AAA The rise of the corporate accelerator

The rise of the corporate accelerator

Pierre DuPont knew he had struck gold when his 1914 corporate investment in a still private six-year-old startup called General Motors started showing results. The stock leapt in value sevenfold and the board of directors of the chemical conglomerate followed this with another $25m investment. What DuPont did not know was that he had started an era – that of corporate venture capital (CVC).

One such organisation with an impressive CVC fund was Xerox. It had an active CVC program from the 1960s with an internally managed fund investing in some of the legendary figures in Silicon Valley, including Apple’s Steve Jobs. Xerox Technology Ventures netted capital gains of $219m – a net return of 56% on the initial investment, far greater than independent VCs.

However, it was terminated early. Why? The structure of the program provided executives with hefty compensations and led to turmoil between Xerox managers and the venture executives. It was also believed the startups in the program succeeded at the expense of other Xerox units. With the scrapping of Xerox Technology Ventures, many corporations pulled the plug on their corporate venturing funds, causing a brief hiatus in the CVC era.

In 2005, Jessica Livingston, frustrated with the amount of time it was taking VCs to make decisions, discussed the issue with future husband Paul Graham, and they created Y Combinator. In 2006, Techstars launched its first accelerator, and it was soon joined by the likes of 500 Startups, Launchpad and others.

Over the next decade, a total of $207m was invested in 11,305 startups via 579 accelerator programs. Corporate organisations noted the success of these accelerators and soon launched their own versions. Enterprises including Microsoft, Citrix and Telefónica were among the first companies to offer such programs in the early 2010s. Since then, 69 corporate accelerators have been launched worldwide.

However, the corporate accelerator model seemed to be driven by the urge for large enterprises to plug themselves loosely into the source of innovations that displaced giants like Exxon Mobil and General Electric from the top of the New York and Nasdaq stock exchanges.

In a 2017 survey, 500 Startups found that 81% of startups said that fewer than 25% of their pilots had resulted in commercial sales. This led Y Combinator to give a cold shoulder to the corporate accelerator model. The failing of the initial corporate accelerator model is similar to that of the first corporate venture fund. There was a misalignment with the speed and the risks that startups take and those of their corporate mentors. Pilots with the large corporates, a promise that attracts startups to large corporates in the first place, take too long to put in place, as those running the daily operations are busy with their daily grind and do not have the same incentives as the staff running the accelerator.

Noting the failure of the traditional model, corporates started looking for other ways to work with startups. This led to a new type of corporate accelerator model – outsourced. The idea was that partnering a team with a proven method helped the startup to be successful. Corporates could take advantage of their resources and networks and avoid the misalignment of the traditional corporate accelerator.

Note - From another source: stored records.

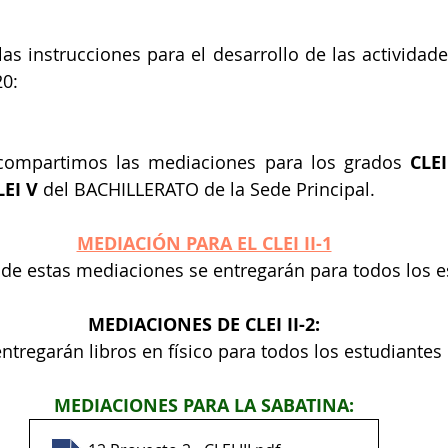
as instrucciones para el desarrollo de las actividades
20:
 compartimos las mediaciones para los grados 
CLEI 
LEI V
 del BACHILLERATO de la Sede Principal.
MEDIACIÓN PARA EL CLEI II-1
 de estas mediaciones se entregarán para todos los e
MEDIACIONES DE CLEI II-2:
ntregarán libros en físico para todos los estudiantes
MEDIACIONES PARA LA SABATINA:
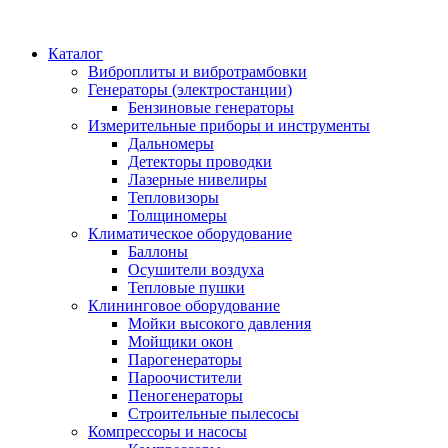
Каталог
Виброплиты и вибротрамбовки
Генераторы (электростанции)
Бензиновые генераторы
Измерительные приборы и инструменты
Дальномеры
Детекторы проводки
Лазерные нивелиры
Тепловизоры
Толщиномеры
Климатическое оборудование
Баллоны
Осушители воздуха
Тепловые пушки
Клининговое оборудование
Мойки высокого давления
Мойщики окон
Парогенераторы
Пароочистители
Пеногенераторы
Строительные пылесосы
Компрессоры и насосы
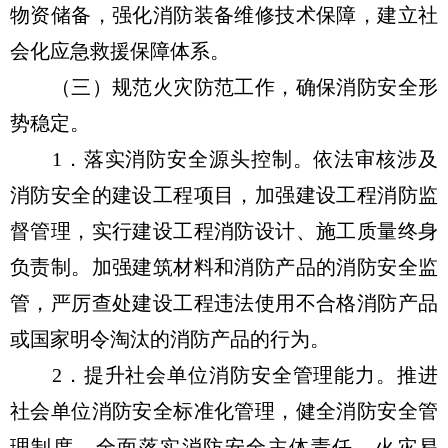
物资储备，强化消防装备维修技术保障，建立社
会化应急救援保障体系。
（三）规范火灾防范工作，确保消防安全形
势稳定。
1．落实消防安全源头控制。依法审核涉及
消防安全的建设工程项目，加强建设工程消防监
督管理，实行建设工程消防设计、施工质量终身
负责制。加强建筑材料和消防产品的消防安全监
管，严厉查处建设工程违法使用不合格消防产品
或国家明令淘汰的消防产品的行为。
2．提升社会单位消防安全管理能力。推进
社会单位消防安全标准化管理，健全消防安全管
理制度，全面落实消防安全主体责任。火灾易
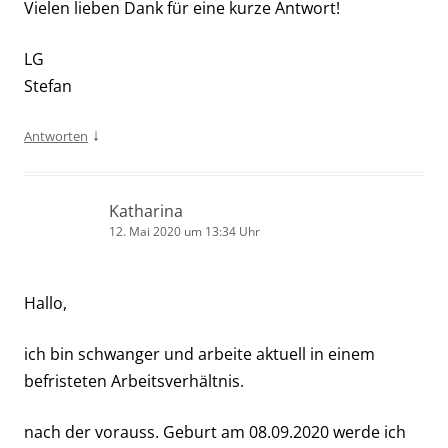
Vielen lieben Dank für eine kurze Antwort!
LG
Stefan
↓
Antworten
Katharina
12. Mai 2020 um 13:34 Uhr
Hallo,
ich bin schwanger und arbeite aktuell in einem
befristeten Arbeitsverhältnis.
nach der vorauss. Geburt am 08.09.2020 werde ich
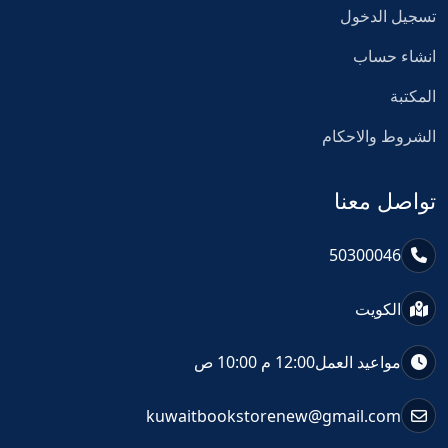
تسجيل الدخول
انشاء حساب
المكتبة
الشروط والاحكام
تواصل معنا
50300046
الكويت
مواعيد العمل
12:00 م 10:00 ص
kuwaitbookstorenew@gmail.com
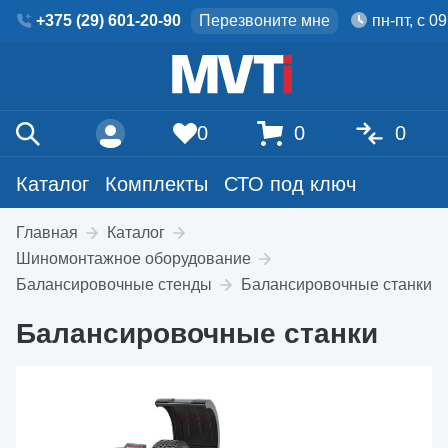
+375 (29) 601-20-90
Перезвоните мне
пн-пт, с 0
0
0
0
Каталог
Комплекты
СТО под ключ
Главная
Каталог
Шиномонтажное оборудование
Балансировочные стенды
Балансировочные станки
Балансировочные станки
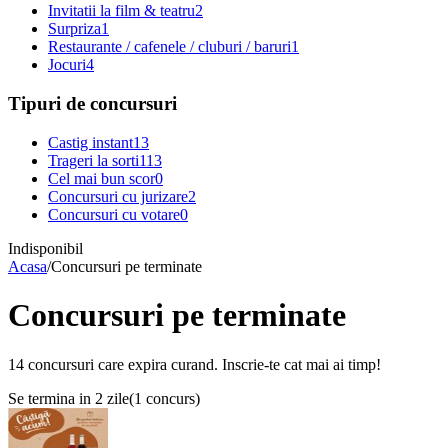
Invitatii la film & teatru
2
Surpriza
1
Restaurante / cafenele / cluburi / baruri
1
Jocuri
4
Tipuri de concursuri
Castig instant
13
Trageri la sorti
113
Cel mai bun scor
0
Concursuri cu jurizare
2
Concursuri cu votare
0
Indisponibil
Acasa
/
Concursuri pe terminate
Concursuri pe terminate
14 concursuri care expira curand. Inscrie-te cat mai ai timp!
Se termina in 2 zile
(
1 concurs
)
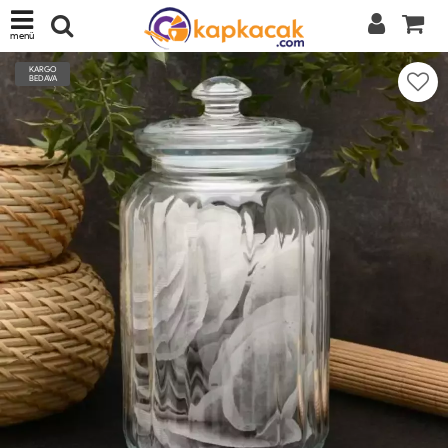
menü
KARGO
BEDAVA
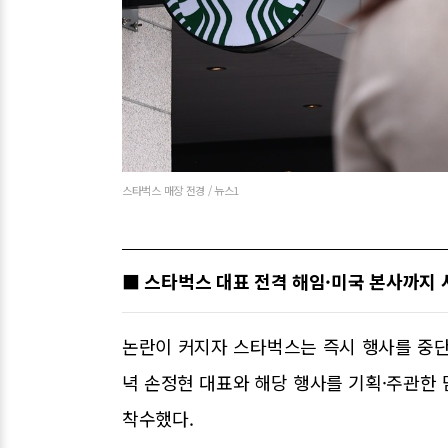
스타벅스 매장 전경 / 뉴스1
■ 스타벅스 대표 전격 해임·미국 본사까지
논란이 커지자 스타벅스는 즉시 행사를 중단
녁 손정현 대표와 해당 행사를 기획·주관한
착수했다.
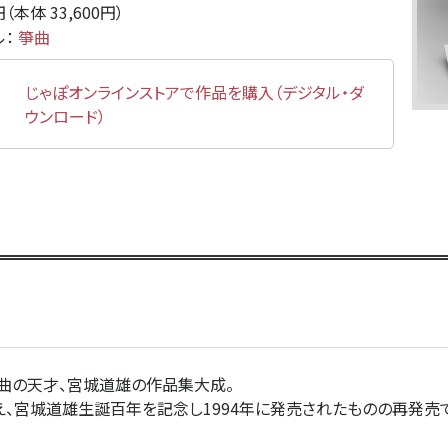
0円（本体 33,600円）
ル：
箏曲
じゃぽオンラインストアで作品を購入（デジタル・ダ
ウンロード）
曲の天才、宮城道雄の作品集大成。
、宮城道雄生誕百年を記念し1994年に発売されたものの再発売で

In 2012, the Microsoft Kinect accelerator was the first of the outsourced corporate accelerators in partnership with Techstars. This model caught on, and since then more than 50 corporates have run outsourced accelerators, including Barclays, Amazon, Alexa, Target, SAP and Ford. Our startup, RetargetLinks, has just completed the Techstars/Rakuten accelerator in Singapore, Techstars’ first accelerator in Asia and the first with Rakuten.

One of the benefits of outsourced corporate accelerators is the idea of focusing on the startups and not solely fulfilling the objectives of the corporate. Sphero had already graduated its first Techstars accelerator and sold over $20m in products before joining Techstars’ Disney accelerator. Why go back? As CEO Adam Wilson said: “We were looking for guidance to take our products to the next level, to infuse a deeper story into our robots.”

This is exactly what the Disney accelerator was able to provide. Sphero struck gold with Disney, leading to the development of the record-breaking BB8 robot. All the companies from the 2014 Disney accelerator have either raised funds or been acquired.

Corporate partnerships with the startup ecosystem have developed extensively over the years. While it is definite that the corporate accelerator model will improve and refine itself further, it is unclear how. The silver lining is that, no matter how, whether through CVC, corporate partnerships or corporate accelerator programs, startups will continually generate value for corporates, and corporates will continue to invest in the startup ecosystem.